● TEXTO DEL EJERCICIO:
+++

No resulta especialmente barato, 8,30 euros cada billete, aún así merecerá la pena hacer esta inversión. Pasamos el torno de entrada y subimos en el ascensor, son unos segundos y ya estamos arriba, un angosto pasillo y se nos revela la otra dimensión de la catedral, tenemos a nuestra altura las agujas y chapiteles del duomo.

Oímos música en las calles aledañas. El trasiego de gente es cada vez mayor, tenemos una perspectiva inmejorable. El contraste del gótico con los tejados y edificios de Milán es absoluto. Me vienen a la memoria las torres de la Sagrada Familia.


Vista desde el Duomo

Hemos hecho todo el recorrido, sin duda ha merecido la pena y creemos que ningún viajero que visite esta ciudad debería perdérselo.
Volvemos a la plaza, en un puesto nos tomamos un gelato de chocolate, delicioso.
No dejamos de oir música, hay alguna actuación en el interior de la Galeria y nos dirigimos hacia allí.

Galería

Hasta ahora no habíamos constatado que se estaba celebrando la semana de la moda, Milano Fashion Week. Numerosos stands, exhibiciones de peluquería, actuaciones musicales, instalaciones alusivas al evento... mucha gente guapa de Milán dejándose ver con sus compras recién hechas. En esta Galería están las tiendas y boutiques y restaurantes más exclusivos de la ciudad.
Son las 15, 45 h. seguimos adentrándonos en esta zona cubierta con hermosas cristaleras, no sin dificultad, ante tanto ir y venir de milaneses mezclados con turistas.

La Galería desemboca en la Piazza della Scala, aprovechamos para sentarnos en unos bancos a los pies de los jardines que bordean la estatua de Leonardo da Vinci. Es una plaza sencilla, sin muchos ornamentos.

El teatro de la Scala no es muy espectacular, un edificio neoclásico construido en el lugar que ocupaba antes la iglesia Santa Maria alla Scala, de ahí su nombre.

Aún así no deja de ser uno de los teatros de ópera más famosos del mundo. Los tranvías cruzan por la fachada del teatro y no me resisto a fotografiarlos, es un medio de transporte que me gusta, muchas ciudades lo tienen y creo que le dan un sabor especial a sus calles.

Tranvía frente al teatro

Paseamos por la zona son las 16,15 h. nos encantaría acercarnos al Castello Sforzesco y al Parque Sempione, sabemos que no está muy lejos, pero lo dejamos para otra visita. Buscamos la parada de metro para dirigirnos a la Estación Central. Esta vez compramos los tickets en una máquina expendedora, recorrido inverso, nos bajamos en la salida que da a la plaza.
Ahora desde fuera es cuando podemos admirar la monumentalidad de la estación.

Milano Centrale
Tenemos un sensación rara, nos apetece tomar algo y sentarnos relajados, a mi especialmente una fresca cerveza ¿almozar, cenar? , buscamos por la zona y encontramos una hamburguesería con una estupenda terraza en el exterior y con unas vistas interesantes de la Estación Central.

+++

● ENTRADAS PROPORCIONADAS:
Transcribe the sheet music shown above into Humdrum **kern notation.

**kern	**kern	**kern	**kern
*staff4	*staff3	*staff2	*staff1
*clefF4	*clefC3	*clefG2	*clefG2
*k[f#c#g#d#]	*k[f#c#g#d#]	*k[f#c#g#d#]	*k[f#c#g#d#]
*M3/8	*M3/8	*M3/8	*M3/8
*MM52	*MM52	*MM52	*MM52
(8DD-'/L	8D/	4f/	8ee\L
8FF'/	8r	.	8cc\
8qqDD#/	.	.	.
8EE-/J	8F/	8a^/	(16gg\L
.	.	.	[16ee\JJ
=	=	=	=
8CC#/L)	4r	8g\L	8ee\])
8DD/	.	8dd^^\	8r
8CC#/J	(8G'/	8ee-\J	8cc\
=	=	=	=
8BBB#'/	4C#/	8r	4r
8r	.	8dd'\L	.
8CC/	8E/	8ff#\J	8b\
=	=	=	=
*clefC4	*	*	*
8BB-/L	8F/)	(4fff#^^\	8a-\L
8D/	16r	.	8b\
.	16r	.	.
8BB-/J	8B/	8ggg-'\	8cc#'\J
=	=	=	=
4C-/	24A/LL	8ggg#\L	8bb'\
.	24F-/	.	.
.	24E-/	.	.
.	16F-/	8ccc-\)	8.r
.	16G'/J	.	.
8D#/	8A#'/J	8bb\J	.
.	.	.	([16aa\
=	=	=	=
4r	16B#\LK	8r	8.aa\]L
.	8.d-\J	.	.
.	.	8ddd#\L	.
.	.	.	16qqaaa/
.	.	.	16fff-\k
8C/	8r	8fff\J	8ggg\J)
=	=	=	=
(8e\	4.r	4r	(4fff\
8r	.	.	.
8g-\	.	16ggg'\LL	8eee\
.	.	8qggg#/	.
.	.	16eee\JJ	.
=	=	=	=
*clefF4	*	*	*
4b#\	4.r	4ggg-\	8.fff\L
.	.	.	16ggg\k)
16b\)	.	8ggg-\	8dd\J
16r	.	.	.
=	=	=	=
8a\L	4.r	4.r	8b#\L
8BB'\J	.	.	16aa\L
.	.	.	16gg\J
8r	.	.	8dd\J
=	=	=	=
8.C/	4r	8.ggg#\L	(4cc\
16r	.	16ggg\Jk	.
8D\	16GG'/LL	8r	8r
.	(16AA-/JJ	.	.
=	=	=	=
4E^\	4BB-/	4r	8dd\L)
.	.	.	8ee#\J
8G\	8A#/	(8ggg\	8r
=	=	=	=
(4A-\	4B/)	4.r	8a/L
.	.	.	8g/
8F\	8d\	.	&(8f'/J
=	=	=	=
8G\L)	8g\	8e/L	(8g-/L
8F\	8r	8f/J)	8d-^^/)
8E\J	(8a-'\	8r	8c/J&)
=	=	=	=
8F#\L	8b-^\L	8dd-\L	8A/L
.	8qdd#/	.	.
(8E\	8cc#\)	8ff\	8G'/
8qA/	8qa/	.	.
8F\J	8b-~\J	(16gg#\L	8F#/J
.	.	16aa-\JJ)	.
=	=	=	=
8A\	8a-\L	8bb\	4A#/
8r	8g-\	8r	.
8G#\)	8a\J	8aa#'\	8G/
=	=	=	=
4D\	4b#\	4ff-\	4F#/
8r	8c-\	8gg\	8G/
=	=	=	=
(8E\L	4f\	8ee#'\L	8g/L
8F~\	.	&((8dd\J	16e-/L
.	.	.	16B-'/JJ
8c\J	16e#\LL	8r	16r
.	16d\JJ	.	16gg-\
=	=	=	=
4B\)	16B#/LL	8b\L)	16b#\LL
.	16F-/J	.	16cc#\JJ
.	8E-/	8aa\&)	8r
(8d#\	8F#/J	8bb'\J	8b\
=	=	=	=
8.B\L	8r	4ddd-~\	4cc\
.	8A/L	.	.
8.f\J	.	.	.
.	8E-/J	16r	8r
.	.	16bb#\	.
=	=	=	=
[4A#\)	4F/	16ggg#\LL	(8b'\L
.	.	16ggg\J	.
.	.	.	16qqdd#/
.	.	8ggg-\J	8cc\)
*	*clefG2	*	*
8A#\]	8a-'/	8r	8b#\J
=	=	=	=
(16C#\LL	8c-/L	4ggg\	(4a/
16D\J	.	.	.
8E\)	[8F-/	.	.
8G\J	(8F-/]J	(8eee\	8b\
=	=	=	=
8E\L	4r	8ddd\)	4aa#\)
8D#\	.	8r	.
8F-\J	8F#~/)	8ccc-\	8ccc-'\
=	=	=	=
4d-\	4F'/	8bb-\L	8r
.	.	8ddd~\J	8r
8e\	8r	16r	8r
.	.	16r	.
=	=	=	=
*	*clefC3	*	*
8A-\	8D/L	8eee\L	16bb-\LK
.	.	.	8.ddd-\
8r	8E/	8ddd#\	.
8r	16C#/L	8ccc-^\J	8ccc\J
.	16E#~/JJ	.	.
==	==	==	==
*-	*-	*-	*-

+++

● QUÉ SE PIDE: Indica si cada afirmación coincide con el relato de la visita a Milán y contesta sí o no, citando literalmente las palabras del relato que lo deciden. 1. Cada billete para subir a la catedral costaba 8,30 euros. 2. El teatro de la Scala se levantó donde antes había una iglesia. 3. Visitaron el Castello Sforzesco antes de ir a la Estación Central.

● RESPUESTA:
1. Sí: «8,30 euros cada billete».
2. Sí: «construido en el lugar que ocupaba antes la iglesia Santa Maria alla Scala».
3. No: «pero lo dejamos para otra visita».